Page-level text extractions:
++++
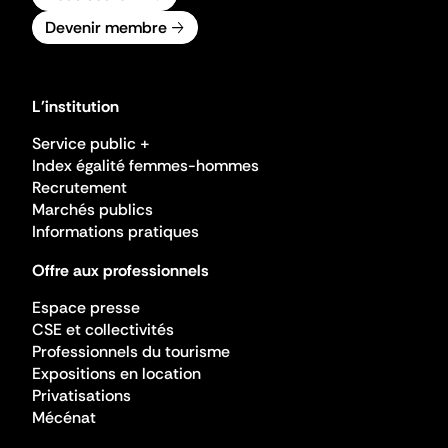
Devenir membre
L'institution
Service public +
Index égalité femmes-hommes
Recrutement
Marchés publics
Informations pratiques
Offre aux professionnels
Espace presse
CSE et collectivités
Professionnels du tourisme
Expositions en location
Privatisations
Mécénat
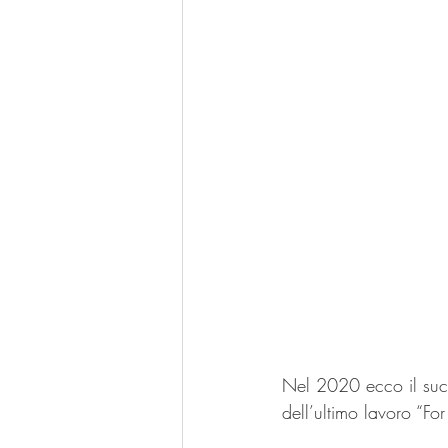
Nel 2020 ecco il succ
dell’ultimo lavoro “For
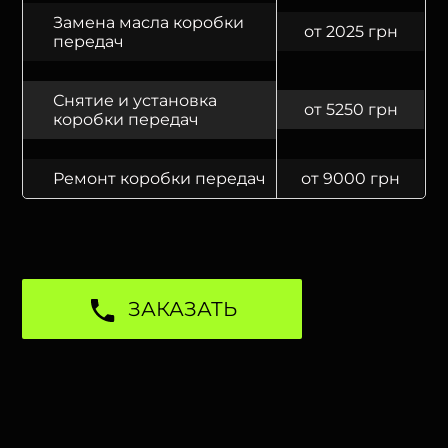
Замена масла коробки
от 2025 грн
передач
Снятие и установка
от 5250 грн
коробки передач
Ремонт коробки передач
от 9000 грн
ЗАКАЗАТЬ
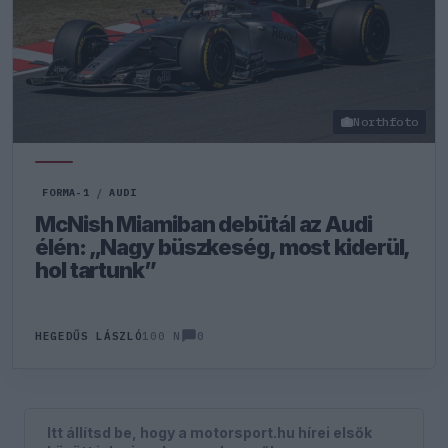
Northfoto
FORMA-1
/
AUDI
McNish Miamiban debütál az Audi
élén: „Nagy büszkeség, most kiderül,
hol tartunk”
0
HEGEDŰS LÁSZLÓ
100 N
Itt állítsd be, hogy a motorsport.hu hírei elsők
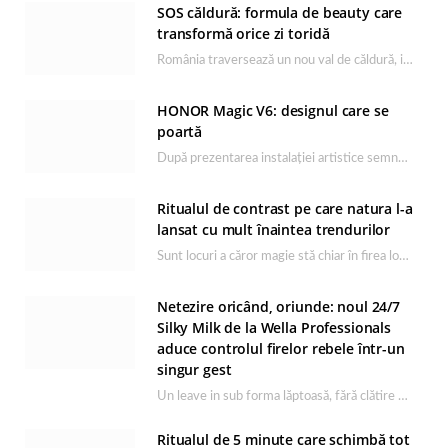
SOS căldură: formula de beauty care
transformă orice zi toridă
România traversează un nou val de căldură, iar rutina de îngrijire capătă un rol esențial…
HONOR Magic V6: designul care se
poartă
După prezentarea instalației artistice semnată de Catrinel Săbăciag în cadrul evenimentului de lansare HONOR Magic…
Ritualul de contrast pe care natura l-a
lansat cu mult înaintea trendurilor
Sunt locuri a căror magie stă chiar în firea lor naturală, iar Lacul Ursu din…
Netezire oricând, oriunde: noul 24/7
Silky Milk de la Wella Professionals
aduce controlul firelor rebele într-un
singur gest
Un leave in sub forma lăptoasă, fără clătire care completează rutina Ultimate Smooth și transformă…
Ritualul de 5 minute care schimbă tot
++++
**WORK REQUEST:** Retype the data above in full, exactly as it stands, and skip any image.

**EXPECTED ANSWER:**
Devenir membre
L'institution
Service public +
Index égalité femmes-hommes
Recrutement
Marchés publics
Informations pratiques
Offre aux professionnels
Espace presse
CSE et collectivités
Professionnels du tourisme
Expositions en location
Privatisations
Mécénat
Nel 2020 ecco il succ
dell’ultimo lavoro “For
Замена масла коробки
от 2025 грн
передач
Снятие и установка
от 5250 грн
коробки передач
Ремонт коробки передач
от 9000 грн
ЗАКАЗАТЬ
Northfoto
FORMA-1
/
AUDI
McNish Miamiban debütál az Audi
élén: „Nagy büszkeség, most kiderül,
hol tartunk”
0
HEGEDŰS LÁSZLÓ
100 N
Itt állítsd be, hogy a motorsport.hu hírei elsők
SOS căldură: formula de beauty care
transformă orice zi toridă
România traversează un nou val de căldură, iar rutina de îngrijire capătă un rol esențial…
HONOR Magic V6: designul care se
poartă
După prezentarea instalației artistice semnată de Catrinel Săbăciag în cadrul evenimentului de lansare HONOR Magic…
Ritualul de contrast pe care natura l-a
lansat cu mult înaintea trendurilor
Sunt locuri a căror magie stă chiar în firea lor naturală, iar Lacul Ursu din…
Netezire oricând, oriunde: noul 24/7
Silky Milk de la Wella Professionals
aduce controlul firelor rebele într-un
singur gest
Un leave in sub forma lăptoasă, fără clătire care completează rutina Ultimate Smooth și transformă…
Ritualul de 5 minute care schimbă tot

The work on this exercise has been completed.